Due vite per caso

Eine Filmkritik von Beatrice Behn

Was, wenn man noch mal zurückspulen könnte?

Matteo ist Mitte Zwanzig. Sein ganzes Leben liegt noch vor ihm mit unendlichen Möglichkeiten zur Entfaltung. Sagt zumindest jeder. Matteo arbeitet als Gärtner, geht abends mit Freunden in die Bar, trinkt, flirtet, hat Spaß. Doch alles ändert sich als sich sein Freund Sandro eines Abends in den Finger schneidet. Matteo fährt in ins Krankenhaus. Unter einer unbeleuchteten Brücke knallt er versehentlich in einen Wagen. Keiner ist verletzt, doch es stellt sich heraus, dass das Auto ein Polizeiwagen ist und mit der Polizei legt man sich in Italien nicht an. Die Beamten in Zivil steigen aus und Matteos Leben ändert sich für immer. Beide Jungs werden fast krankenhausreif geschlagen und angezeigt. Matteo will sich das nicht gefallen lassen, doch die Hände sind ihm gebunden. Zum ersten Mal damit konfrontiert, dass ihm die Möglichkeit sein Leben selbst zu bestimmen genommen wird, macht ihn wütend. Zurückspul. Matteo fährt seinen Freund ins Krankhaus. Unter einer unbeleuchteten Brücke knallt er fast in einen Wagen, der zwei Polizisten in Zivil gehört. Aber eben nur fast. Die Polizisten steigen nicht aus, Matteo wird nicht verprügelt. Alles geht gut und das Leben geht weiter. Matteo bewirbt sich schließlich selbst bei der Polizei, da sein Job als Gärtner nicht genug Geld bringt. Doch während seine Ausbildung beginnt er zu bemerken, dass seine finanzielle Situation ihm die Möglichkeit sein Leben selbst zu bestimmen genommen hat. Und das macht ihn wütend.
Zwei Leben, zwei verschiedene Wege, doch das Problem bleibt das Gleiche. Die versprochenen Möglichkeiten zur Entfaltung bleiben aus, die daraus folgende Ohnmacht erschafft wütende junge Männer. Die Idee, die Due vite per caso zugrunde liegt, könnte brisanter und kontemporärer nicht sein. Sie trifft genau den Punkt und das Lebensgefühl vieler junger Menschen weltweit, die aus verschiedensten Gründen eben nicht die freie Generation sind, wie ihnen immer suggeriert wird. Die Erkenntnis, dass Freiheit versprochen wird, es aber stark an Möglichkeiten mangelt diese umzusetzen, hinterlässt Menschen wie Matteo, die mit der Enttäuschung nicht umgehen können und zu radikalen, mitunter gewalttätigen Mitteln greifen.

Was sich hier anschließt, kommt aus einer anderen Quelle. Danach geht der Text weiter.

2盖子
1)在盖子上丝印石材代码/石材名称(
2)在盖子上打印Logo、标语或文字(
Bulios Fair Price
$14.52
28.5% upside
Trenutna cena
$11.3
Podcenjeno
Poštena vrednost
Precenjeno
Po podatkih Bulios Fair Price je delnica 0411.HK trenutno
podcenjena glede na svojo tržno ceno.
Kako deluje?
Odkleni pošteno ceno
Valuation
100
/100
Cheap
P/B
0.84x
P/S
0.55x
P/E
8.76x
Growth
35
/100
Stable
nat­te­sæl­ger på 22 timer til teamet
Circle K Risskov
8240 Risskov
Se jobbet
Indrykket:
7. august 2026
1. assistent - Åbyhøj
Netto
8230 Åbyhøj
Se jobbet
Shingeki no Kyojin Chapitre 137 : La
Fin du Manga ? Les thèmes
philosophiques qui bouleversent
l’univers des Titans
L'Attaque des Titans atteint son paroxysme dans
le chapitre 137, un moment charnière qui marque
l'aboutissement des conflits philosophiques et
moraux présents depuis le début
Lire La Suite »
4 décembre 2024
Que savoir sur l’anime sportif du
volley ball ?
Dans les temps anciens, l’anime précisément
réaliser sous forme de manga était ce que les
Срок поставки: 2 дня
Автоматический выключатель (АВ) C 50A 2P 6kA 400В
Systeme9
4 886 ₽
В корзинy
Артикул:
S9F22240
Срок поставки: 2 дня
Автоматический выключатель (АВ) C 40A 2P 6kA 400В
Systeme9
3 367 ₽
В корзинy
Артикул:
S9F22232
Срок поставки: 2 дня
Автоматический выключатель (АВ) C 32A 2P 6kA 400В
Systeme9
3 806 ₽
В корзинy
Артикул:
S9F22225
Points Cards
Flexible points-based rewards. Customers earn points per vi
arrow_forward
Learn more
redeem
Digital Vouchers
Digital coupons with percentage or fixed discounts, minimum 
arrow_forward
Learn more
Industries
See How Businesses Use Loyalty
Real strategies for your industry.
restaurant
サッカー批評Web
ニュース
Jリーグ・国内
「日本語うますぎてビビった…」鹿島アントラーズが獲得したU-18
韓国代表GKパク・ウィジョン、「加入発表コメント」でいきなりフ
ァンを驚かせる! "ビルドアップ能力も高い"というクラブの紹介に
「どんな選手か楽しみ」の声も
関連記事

Leider ist die Umsetzung dieser Idee im Film mangelhat. Dass manche Werke mit parallelen Zeitstrukturen arbeiten, ist nicht neu. So muss man sich als Filmemacher gefallen lassen, mit seinen Vorgängern, die den gleichen Erzähltrick anwenden, vergleichen zu lassen. Und hier fällt der Film durch. Wenn man mit diversen Zeitebenen und Erzählsträngen hantiert, dann wird es meist chaotisch und es ist eine Kunst alle Fäden in der Hand zu behalten. Leider schafft das Due vite per caso nicht. Ein paar der Stränge verlieren sich in den Wirren, die Geschichte wird hier und da so unklar, dass man als Zuschauer raten muss und verunsichert ist, weil man schlichtweg den Faden verliert. So manche Nebenfigur verschwindet ebenfalls in diesem Chaos oder bleibt oberflächlich und unterentwickelt zurück. Auch wenn das Endprodukt noch immer interessant anzuschauen ist, so man mit einer stetigen Handkamera zurecht kommt, es bleibt leider weit unter dem Potenzial, dass die Geschichte eigentlich besitzt.